Heel (professional wrestling)
In professional wrestling, a heel (also known as a rudo in Lucha libre) is a villain character. That is to say, heels are the supposed "bad guys" in professional wrestling storylines. They are typically opposed by a face (crowd favorite). Some tweeners (not explicitly regarded as good or bad) exhibit heel mannerisms. Heels are often portrayed as behaving in an immoral manner, breaking rules or otherwise taking advantage of their opponents outside the bounds of the rules of the match. Others do not (or rarely) break rules, but exhibit unlikeable personality traits. No matter the type of heel, the most important job is that of the antagonist role. Heels exist to provide a foil to the face wrestlers. If a given heel is cheered over the face, a promoter may opt to turn that heel to face, or to make the wrestler do something even more despicable to encourage heel heat.

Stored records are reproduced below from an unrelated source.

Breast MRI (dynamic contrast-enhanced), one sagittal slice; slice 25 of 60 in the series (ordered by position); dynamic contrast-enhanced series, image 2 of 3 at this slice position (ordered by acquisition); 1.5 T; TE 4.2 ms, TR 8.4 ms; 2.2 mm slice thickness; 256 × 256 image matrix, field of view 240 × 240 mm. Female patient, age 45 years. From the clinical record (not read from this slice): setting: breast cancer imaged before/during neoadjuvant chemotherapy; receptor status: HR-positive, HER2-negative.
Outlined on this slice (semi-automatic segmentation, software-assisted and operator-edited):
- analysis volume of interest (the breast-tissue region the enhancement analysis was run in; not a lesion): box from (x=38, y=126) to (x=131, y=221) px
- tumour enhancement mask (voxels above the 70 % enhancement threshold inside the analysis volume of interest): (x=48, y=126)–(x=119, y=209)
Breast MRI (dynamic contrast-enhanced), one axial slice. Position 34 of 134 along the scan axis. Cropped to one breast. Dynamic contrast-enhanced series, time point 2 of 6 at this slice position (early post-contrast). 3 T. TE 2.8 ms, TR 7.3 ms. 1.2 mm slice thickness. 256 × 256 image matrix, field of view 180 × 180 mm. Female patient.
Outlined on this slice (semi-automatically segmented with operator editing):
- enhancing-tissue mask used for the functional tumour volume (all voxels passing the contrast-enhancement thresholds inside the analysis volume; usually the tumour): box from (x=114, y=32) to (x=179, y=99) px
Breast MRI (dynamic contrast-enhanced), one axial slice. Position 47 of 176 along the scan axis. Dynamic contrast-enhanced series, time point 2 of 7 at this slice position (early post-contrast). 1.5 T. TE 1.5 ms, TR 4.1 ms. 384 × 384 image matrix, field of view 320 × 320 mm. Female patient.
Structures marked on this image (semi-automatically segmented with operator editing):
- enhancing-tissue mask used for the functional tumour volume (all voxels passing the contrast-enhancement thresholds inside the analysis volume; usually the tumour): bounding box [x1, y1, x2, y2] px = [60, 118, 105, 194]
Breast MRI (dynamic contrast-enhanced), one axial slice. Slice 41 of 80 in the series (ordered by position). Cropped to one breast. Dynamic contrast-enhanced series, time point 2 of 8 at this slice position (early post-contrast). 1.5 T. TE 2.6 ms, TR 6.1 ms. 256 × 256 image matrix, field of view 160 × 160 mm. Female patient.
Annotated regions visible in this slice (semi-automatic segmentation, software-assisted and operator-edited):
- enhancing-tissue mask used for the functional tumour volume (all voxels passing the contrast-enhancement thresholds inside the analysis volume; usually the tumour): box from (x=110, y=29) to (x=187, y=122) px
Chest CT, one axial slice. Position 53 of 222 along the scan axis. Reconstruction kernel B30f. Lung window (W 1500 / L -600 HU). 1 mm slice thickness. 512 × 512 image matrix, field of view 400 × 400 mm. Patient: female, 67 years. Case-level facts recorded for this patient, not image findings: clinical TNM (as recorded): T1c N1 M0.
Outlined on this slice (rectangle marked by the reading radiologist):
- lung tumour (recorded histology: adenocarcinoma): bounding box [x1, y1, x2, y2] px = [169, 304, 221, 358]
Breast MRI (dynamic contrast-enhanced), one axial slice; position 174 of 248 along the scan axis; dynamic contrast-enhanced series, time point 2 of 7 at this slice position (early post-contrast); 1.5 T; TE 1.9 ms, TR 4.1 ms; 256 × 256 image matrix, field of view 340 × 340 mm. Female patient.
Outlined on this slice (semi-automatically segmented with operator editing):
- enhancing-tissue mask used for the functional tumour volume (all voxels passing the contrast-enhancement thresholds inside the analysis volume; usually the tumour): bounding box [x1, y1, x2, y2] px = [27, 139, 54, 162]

The term "heel" is most likely derived from a slang usage of the word that first appeared around 1914, meaning "contemptible person." Common heel behavior includes cheating to win (e.g., using the ropes for leverage while pinning or attacking with foreign objects while the referee is looking away), employing dirty tactics like blatant chokes or raking the eyes, attacking other wrestlers backstage, interfering with other wrestlers' matches, insulting the fans (referred to as "cheap heat"), and acting in a haughty or superior manner.
Once in a while, faces who have recently turned from being heels will still exhibit some heel characteristics. For example, John Cena, after his initial face turn, often used a steel chain to win some of his matches, such as the one against the Big Show at WrestleMania XX. Also certain wrestlers, such as Ric Flair or Eddie Guerrero, gained popularity as faces by using heel tactics.
Wrestlers like Stone Cold Steve Austin displayed heelish behavior through most of their careers, yet got huge face reactions, prompting Vince McMahon to market the anti-hero Stone Cold gimmick. It was a startlingly successful gimmick that contributed considerably to WWE winning the Monday Night Wars over WCW.